VERA DRAKE (Mike Leigh, 2004)
Imelda Staunton stars as the title character in VERA DRAKE, the new film from writer-director Mike Leigh. Vera is the model of the post-World War II working class wife in 1950s London. She cleans houses to help with expenses and cares for the ill and the lonely in her neighborhood. From all appearances, she’s the sweetest, most innocent person in the world. Secretly, though, Vera “helps young girls with their problems”, or, in other words, performs illegal abortions.

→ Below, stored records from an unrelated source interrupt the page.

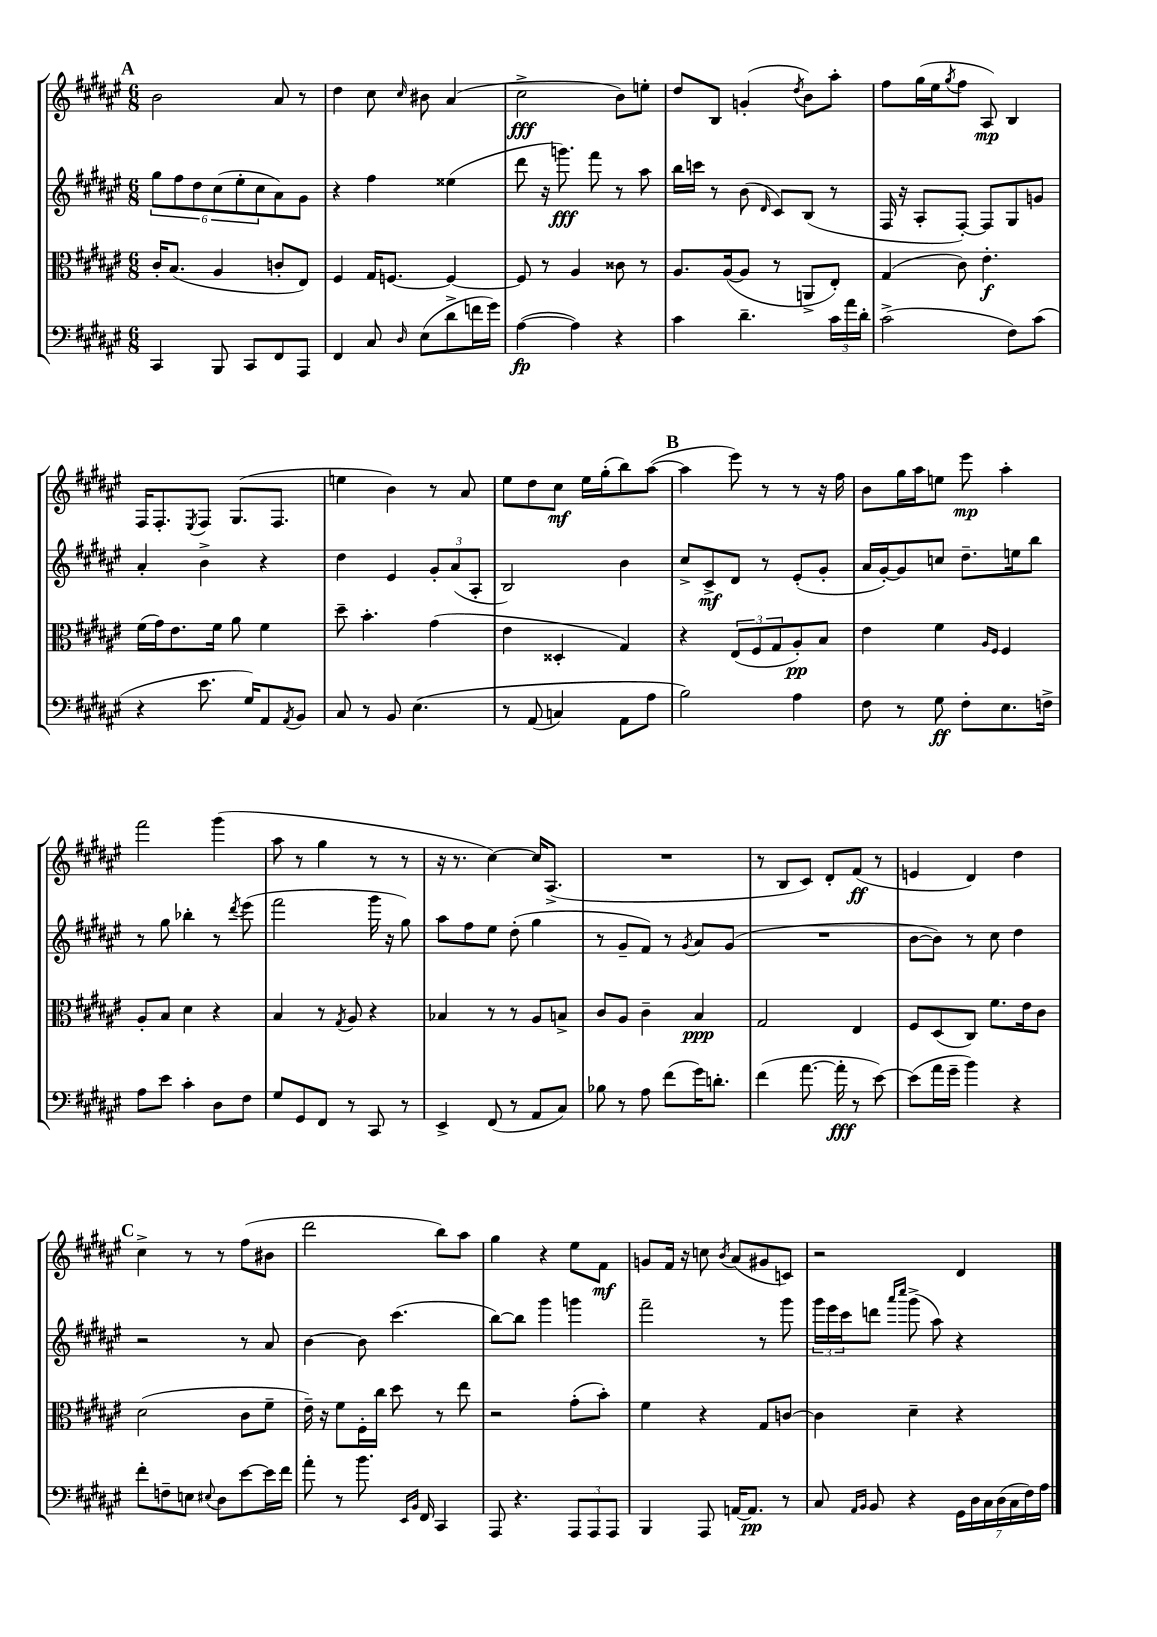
<<
\new StaffGroup <<
\new Staff = "s0" {
    \clef treble \key fis \major \numericTimeSignature \time 6/8
    \mark \markup { \bold "A" } b'2 ais'8 r8 |
    dis''4 cis''8 \grace { cis''16 } bis'8 ais'4( |
    cis''2->\fff b'8) e''8-. |
    dis''8 b8 g'4-.( \acciaccatura { dis''8 } b'8) ais''8-. |
    fis''8 gis''16( eis''16 \acciaccatura { gis''8 } fis''8 ais8\mp) b4 |
    fis16 fis8.-. \acciaccatura { eis8 } fis8 gis8.( fis8. |
    e''4 b'4) r8 ais'8 |
    eis''8 dis''8 cis''8\mf eis''16 gis''16-.( b''8) ais''8~( |
    \mark \markup { \bold "B" } ais''4 eis'''8) r8 r8 r16 fis''16 |
    b'8 gis''16 ais''16 e''8 eis'''8\mp ais''4-. |
    fis'''2 gis'''4( |
    ais''8 r8 gis''4 r8 r8 |
    r16 r8. cis''4~) cis''16 ais8.->( |
    R2. |
    r8 b8 cis'8) dis'8-. fis'8\ff( r8 |
    e'4 dis'4) dis''4 |
    \mark \markup { \bold "C" } cis''4-> r8 r8 fis''8( bis'8 |
    dis'''2 b''8) ais''8 |
    gis''4 r4 eis''8 fis'8\mf |
    g'8 fis'16 r16 c''8 \acciaccatura { b'8 } ais'8( gis'8 c'8) |
    r2 dis'4 \bar "|." |
}
\new Staff = "s1" {
    \clef treble \key fis \major \numericTimeSignature \time 6/8
    \mark \markup { \bold "A" } \tuplet 6/4 { gis''8 fis''8 dis''8 cis''8( eis''8-. cis''8 } ais'8) gis'8 |
    r4 fis''4 eisis''4( |
    dis'''8 r16 g'''8.\fff) fis'''8 r8 ais''8 |
    b''16 c'''16 r8 b'8( \grace { dis'16 } cis'8) b8( r8 |
    fis16 r16 ais8-. fis8~-.) fis8 gis8 g'8 |
    ais'4-. b'4-> r4 |
    dis''4 eis'4 \tuplet 3/2 { gis'8-. ais'8( ais8-. } |
    b2) b'4 |
    \mark \markup { \bold "B" } cis''8-> cis'8->\mf dis'8 r8 eis'8-.( gis'8-. |
    ais'16 gis'16~-.) gis'8 c''8 dis''8.-- e''16 b''8 |
    r8 gis''8 bes''4-. r8 \acciaccatura { dis'''8 } eis'''8( |
    fis'''2 gis'''16 r16 gis''8) |
    ais''8 fis''8 eis''8 dis''8-.( gis''4 |
    r8 gis'8-- fis'8) r8 \acciaccatura { gis'8 } ais'8 gis'8( |
    R2. |
    b'8~ b'8) r8 cis''8 dis''4 |
    \mark \markup { \bold "C" } r2 r8 ais'8 |
    b'4~ b'8 cis'''4.( |
    b''8~) b''8 gis'''4 g'''4 |
    fis'''2-- r8 gis'''8 |
    \tuplet 3/2 { gis'''16 eis'''16 cis'''16 } d'''8 \grace { ais'''16 cis''''16 } gis'''8->( ais''8) r4 \bar "|." |
}
\new Staff = "s2" {
    \clef alto \key fis \major \numericTimeSignature \time 6/8
    \mark \markup { \bold "A" } cis'16-. b8.( ais4 c'8-. eis8) |
    fis4 gis16 f8.~ f4~ |
    f8 r8 ais4 cisis'8 r8 |
    ais8. ais16~( ais8 r8 a,8-> eis8-.) |
    gis4( cis'8) eis'4.-.\f |
    fis'16( gis'16) eis'8. fis'16 ais'8 fis'4 |
    dis''8-- b'4.-. gis'4( |
    eis'4 disis4-. gis4) |
    \mark \markup { \bold "B" } r4 \tuplet 3/2 { eis8( fis8 gis8 } ais8-.\pp) b8 |
    eis'4 fis'4 \grace { ais16 fis16 } fis4 |
    ais8-. b8 dis'4 r4 |
    b4 r8 \acciaccatura { gis8 } ais8 r4 |
    bes4 r8 r8 ais8 b8-> |
    cis'8 ais8 cis'4-- b4\ppp |
    gis2 eis4 |
    fis8 dis8( cis8) fis'8. eis'16 cis'8 |
    \mark \markup { \bold "C" } dis'2( cis'8 fis'8-- |
    eis'16--) r16 fis'8 fis16-. cis''16 dis''8 r8 eis''8 |
    r2 gis'8-.( b'8-.) |
    fis'4 r4 gis8 c'8~ |
    c'4 dis'4-- r4 \bar "|." |
}
\new Staff = "s3" {
    \clef bass \key fis \major \numericTimeSignature \time 6/8
    \mark \markup { \bold "A" } cis,4 b,,8 cis,8 fis,8 ais,,8 |
    fis,4 cis8 \grace { dis16 } eis8( dis'8-> f'16 gis'16) |
    ais4~\fp( ais4) r4 |
    cis'4 dis'4.-- \tuplet 3/2 { cis'16 ais'16 dis'16-. } |
    cis'2->( fis8) cis'8( |
    r4 eis'8. gis16) ais,8 \acciaccatura { ais,8 } b,8 |
    cis8 r8 b,8 eis4.\( |
    r8 ais,8( c4) ais,8 ais8 |
    \mark \markup { \bold "B" } b2\) ais4 |
    fis8 r8 gis8\ff fis8-. eis8. f16-> |
    ais8 eis'8 cis'4-. dis8 fis8 |
    gis8 gis,8 fis,8 r8 cis,8 r8 |
    eis,4-> fis,8( r8 ais,8 cis8) |
    bes8 r8 ais8 fis'8( gis'16) d'8.-. |
    fis'4( ais'8.~ ais'16-.\fff r8 eis'8~) |
    eis'8( ais'16 gis'16-- b'4) r4 |
    \mark \markup { \bold "C" } fis'8-. f8-- e8 \appoggiatura { eis8 } dis8 eis'8~ eis'16 fis'16 |
    ais'8-. r8 b'8. \grace { eis,16 b,16 } fis,16 cis,4 |
    ais,,8 r4. \tuplet 3/2 { ais,,8 ais,,8 ais,,8 } |
    b,,4 ais,,8 a,16~ a,8.\pp r8 |
    cis8 \grace { ais,16 b,16 } b,8 r4 \tuplet 7/4 { gis,16 dis16 cis16 dis16( cis16 fis16) ais16 } \bar "|." |
}
>>
>>
\layout { \context { \Score \remove "Bar_number_engraver" } }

There are probably few subjects more inflammatory for a film than abortion, but Leigh’s evenhanded treatment approaches the issue from a realistic perspective than a rhetorical one. Leigh doesn’t shy away from the actuality of what Vera does. He shows us the procedure and explains how it works. Some of the women depicted don’t think twice about choosing to have abortions while others experience great physical and emotional anguish. Leigh examines the public health and economic issues that affect why some women are able to terminate their pregnancies without any trouble from the law and why others must do so in hiding. Although those in opposing camps would have us believe otherwise, determining whether abortion should be legal is not simple. While I think Leigh has a specific viewpoint, his film is slippery to pin down and is stronger because of it. The toll of abortion and the consequences of its illegality are balanced, leaving us to decide what to make of it all. VERA DRAKE succeeds because Leigh is not interested in sloganeering but in looking at the human and moral cost. Vera is an apolitical character who, correctly or not, ignores the law to do what she believes is right for these women. Staunton’s tender performance puts a face on the struggle. Her conflict is society’s. VERA DRAKE’S expert framing mitigates the combustible subject matter.